La banque a dû évoluer avec son temps, au fil des grands événements qui ont marqué ces quatre décennies, dont l’élar-gissement progressif de l’Union européenne, la fin des devises et l’arrivée de l’euro, sans oublier la crise financière de 2008, suivie de la crise de la dette publique… Même si je n’étais pas encore au Comité de direction, la faillite de Dexia, notre actionnaire principal à l’époque, a été un moment très difficile à vivre. Il a fallu faire preuve de sang-froid pour notamment rassurer les clients dans un moment où nous n’avions aucune visibilité sur l’avenir. Heureusement, le gouvernement est intervenu. Je pense d’ailleurs qu’il ne regrette aucunement son choix aujourd’hui. Depuis lors, les exigences réglementaires se sont renforcées à un rythme soutenu. Le résultat final est que les banques sont aujourd’hui beaucoup plus stables et solides qu’en 2010. Pour notre part, nous avons la chance de pouvoir compter, depuis 2018, sur un actionnaire chinois solide. Derrière Legend Holdings, on retrouve des entrepreneurs désireux d’investir sur le long terme pour nous aider à jouer notre rôle de banque systémique au Luxembourg et soutenir notre développement à l’international.

Plus récemment, votre mandat de Président du Comité de direction a lui aussi été traversé par plusieurs crises. Comment piloter dans ces conditions ? 

Quelques mois après ma nomination, nous sommes entrés dans la crise du Covid, durant laquelle nous avons rapidement réussi à rester opérationnels afin de servir nos clients. Au cours de cette période, j’ai notamment lancé les discussions pour fédérer les principales banques de la Place afin de mettre en place un moratoire sur les crédits bancaires en vue de soulager nos clients entrepreneurs qui n’avaient plus aucune visibilité sur leur avenir. Nous avons ensuite été frappés par une crise géopolitique avec le conflit en Ukraine. Nous avons toutefois maintenu le cap, en travaillant à la transformation de la banque dans un environnement où les taux d’intérêt étaient au plus bas, voire négatifs pour certains clients... Aujourd’hui, la courbe s’est inversée, amenant une autre crise, immobilière cette fois… Les crises se succèdent. Le défi, pour des organisations comme la nôtre, est de déployer des stratégies qui nous permettent de nous adapter et de continuer à servir nos clients au mieux. L’objectif est atteint. Les bénéfices réalisés en 2023 nous permettront d’autofinancer nos projets à venir, notamment en matière de digitalisation et d’amélioration du service au client.

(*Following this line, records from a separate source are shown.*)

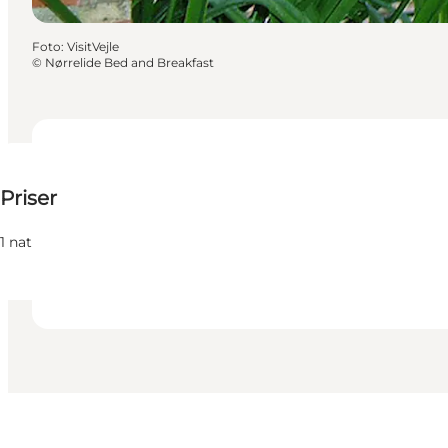
Foto
:
VisitVejle
©
Nørrelide Bed and Breakfast
75-150 DKK
Priser
36
beds
Venner, Min partner, Mig selv
1 nat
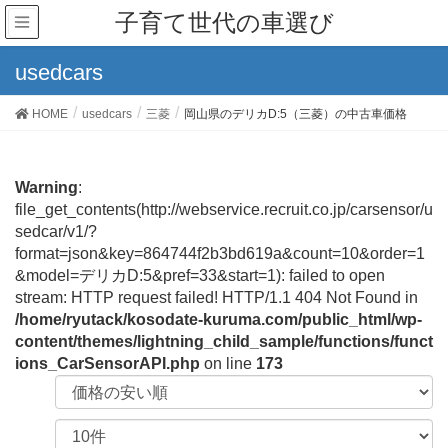
子育て世代の車選び
usedcars
HOME
usedcars
三菱
岡山県のデリカD:5（三菱）の中古車価格
Warning
:
file_get_contents(http://webservice.recruit.co.jp/carsensor/u
sedcar/v1/?
format=json&key=864744f2b3bd619a&count=10&order=1
&model=デリカD:5&pref=33&start=1): failed to open
stream: HTTP request failed! HTTP/1.1 404 Not Found in
/home/ryutack/kosodate-kuruma.com/public_html/wp-
content/themes/lightning_child_sample/functions/funct
ions_CarSensorAPI.php
on line
173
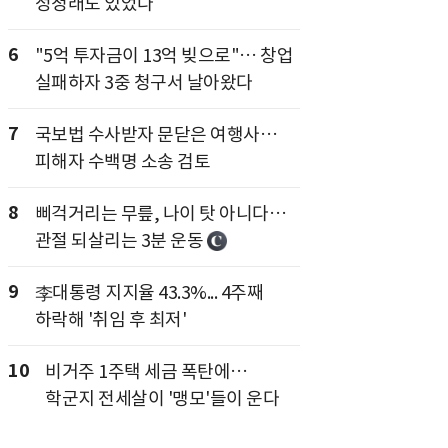
정청래도 있었다
6
"5억 투자금이 13억 빚으로"… 창업
실패하자 3중 청구서 날아왔다
7
국보법 수사받자 문닫은 여행사…
피해자 수백명 소송 검토
8
삐걱거리는 무릎, 나이 탓 아니다…
관절 되살리는 3분 운동
9
李대통령 지지율 43.3%... 4주째
하락해 '취임 후 최저'
10
비거주 1주택 세금 폭탄에…
학군지 전세살이 '맹모'들이 운다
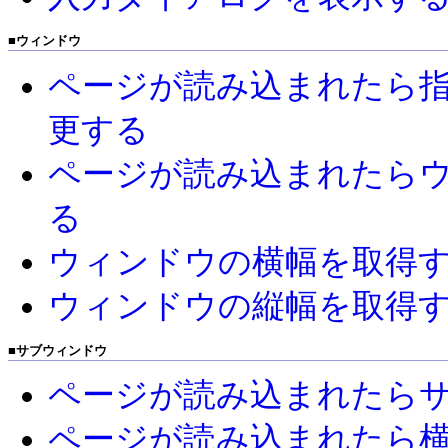
■
ウィンドウ
ページが読み込まれたら
更する
ページが読み込まれたら
る
ウィンドウの横幅を取得
ウィンドウの縦幅を取得
■
サブウィンドウ
ページが読み込まれたら
ページが読み込まれたら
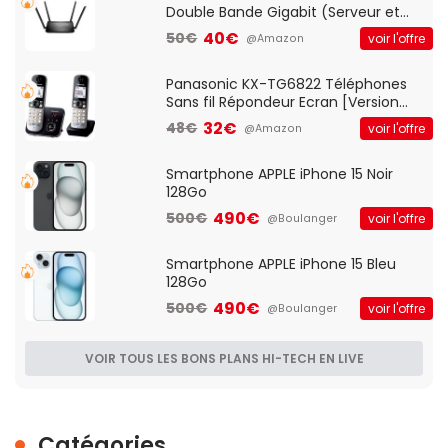
Double Bande Gigabit (Serveur et
Client VPN, Triple Vlan, Mode Point
40€
50€
voir l'offre
@Amazon
d'accès et Bridge, contrôle Parental,
Qos)
Panasonic KX-TG6822 Téléphones
Sans fil Répondeur Ecran [Version
Française]
32€
48€
voir l'offre
@Amazon
Smartphone APPLE iPhone 15 Noir
128Go
490€
500€
voir l'offre
@Boulanger
Smartphone APPLE iPhone 15 Bleu
128Go
490€
500€
voir l'offre
@Boulanger
VOIR TOUS LES BONS PLANS HI-TECH EN LIVE
Catégories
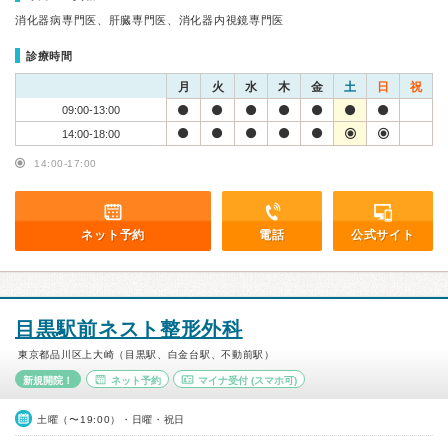
消化器病専門医、肝臓専門医、消化器内視鏡専門医
診療時間
月
火
水
木
金
土
日
祝
09:00-13:00
14:00-18:00
14:00-17:00
ネット予約
電話
公式サイト
目黒駅前ネスト整形外科
東京都品川区上大崎（目黒駅、白金台駅、不動前駅）
新規開院！
ネット予約
マイナ受付
(スマホ可)
土曜（〜19:00）・日曜・祝日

En la matière, la banque a d’ailleurs franchi un cap important en 2023, avec la mise en production de son nouveau Core Banking System. En quoi cette transformation était-elle nécessaire ?

Ce n’était pas nécessaire, mais indispensable. Notre nouveau Core Banking System va nous permettre d’entrer dans une nouvelle ère, celle de l’Open Banking. Une banque moderne se doit d’être présente sur le marché au bon moment, avec l’offre de produits et services qui répond parfaitement aux attentes de ses clients. Pour poursuivre notre développement, nous devons être en capacité d’intégrer plus facilement des solutions externes, en mode plug and play. Cet investissement de plusieurs centaines de millions d’euros va tout simplement nous permettre d’évoluer rapidement dans un monde en perpétuel mouvement avec, à terme, des opportunités de mutualisation. Il va surtout nous permettre de nous concentrer pleinement sur les besoins de nos clients, avec la volonté d’accompagner et de faciliter leur propre transition, à la fois digitale, sociétale et environnementale.

Comment envisagez-vous votre avenir ?

Diriger une banque comme la BIL, cela ne relève pas du one-man-show. C’est un travail d’équipe. Cela exige de faire émerger l’intelligence collective. Personnellement, je quitte des fonctions exécutives pour me diriger davantage vers la supervision. Une nouvelle organisation est déjà en place afin de poursuivre le développement de nos activités, au Luxembourg, en Suisse et en Chine, en s’appuyant sur des fondations solides, avec la volonté d’être plus que jamais à l’écoute de nos clients.